--- 本文 ---
------------------------------
南九州の兵隊が強いわけ

 小畑惟精は明治16年熊本県生まれ。浜田病院院長の産婦人科医で、昭和30年から2年間、日本医師会会長も務めた。
 『喜寿 一生の回顧』は奥付けがないけれど自序は昭和34年4月。全520頁のなかなか浩瀚な自伝になってゐる。目次だけで三段8頁に及んでゐる。熊本中学、五高、有斐学舎など学生時代のことも詳しい。医者になってからは北白川宮妃殿下の下にも往診に行ってゐて、貴顕や将軍も色々出てくる。「新聞社併合」は戦時下の話。
 九州日日新聞と九州新聞が合併して熊本日日新聞が誕生する。その披露宴が昭和17年6月1日、帝国ホテルで行われた。そのなかで名前は書いてゐないが、新聞協会長が来賓挨拶で、南九州が日本中で一番新聞の購読率が低いといふ。その趣旨は、だからこれから伸びしろがあるといふことだった。それを聞いてゐたのが小畑と、隣のニ子石官太郎陸軍中将だった。
------------------------------
--- 記録抜粋 ---

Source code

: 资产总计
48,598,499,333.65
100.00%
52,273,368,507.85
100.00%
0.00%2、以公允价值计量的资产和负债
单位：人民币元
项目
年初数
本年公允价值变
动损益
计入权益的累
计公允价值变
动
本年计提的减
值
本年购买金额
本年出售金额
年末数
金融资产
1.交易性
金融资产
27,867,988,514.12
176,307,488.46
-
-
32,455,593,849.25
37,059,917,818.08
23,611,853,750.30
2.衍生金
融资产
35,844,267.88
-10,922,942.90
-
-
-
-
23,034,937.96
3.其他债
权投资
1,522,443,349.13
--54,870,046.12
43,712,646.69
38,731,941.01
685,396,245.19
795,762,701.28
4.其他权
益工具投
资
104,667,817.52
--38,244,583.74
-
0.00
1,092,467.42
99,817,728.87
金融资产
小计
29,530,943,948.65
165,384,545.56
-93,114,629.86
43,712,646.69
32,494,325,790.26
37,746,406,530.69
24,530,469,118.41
------------------------------
--- 課題 ---
冒頭に掲げた本文「南九州の兵隊が強いわけ」を、表記を一切改めずに全文書き写してください。

--- 解答 ---
南九州の兵隊が強いわけ

 小畑惟精は明治16年熊本県生まれ。浜田病院院長の産婦人科医で、昭和30年から2年間、日本医師会会長も務めた。
 『喜寿 一生の回顧』は奥付けがないけれど自序は昭和34年4月。全520頁のなかなか浩瀚な自伝になってゐる。目次だけで三段8頁に及んでゐる。熊本中学、五高、有斐学舎など学生時代のことも詳しい。医者になってからは北白川宮妃殿下の下にも往診に行ってゐて、貴顕や将軍も色々出てくる。「新聞社併合」は戦時下の話。
 九州日日新聞と九州新聞が合併して熊本日日新聞が誕生する。その披露宴が昭和17年6月1日、帝国ホテルで行われた。そのなかで名前は書いてゐないが、新聞協会長が来賓挨拶で、南九州が日本中で一番新聞の購読率が低いといふ。その趣旨は、だからこれから伸びしろがあるといふことだった。それを聞いてゐたのが小畑と、隣のニ子石官太郎陸軍中将だった。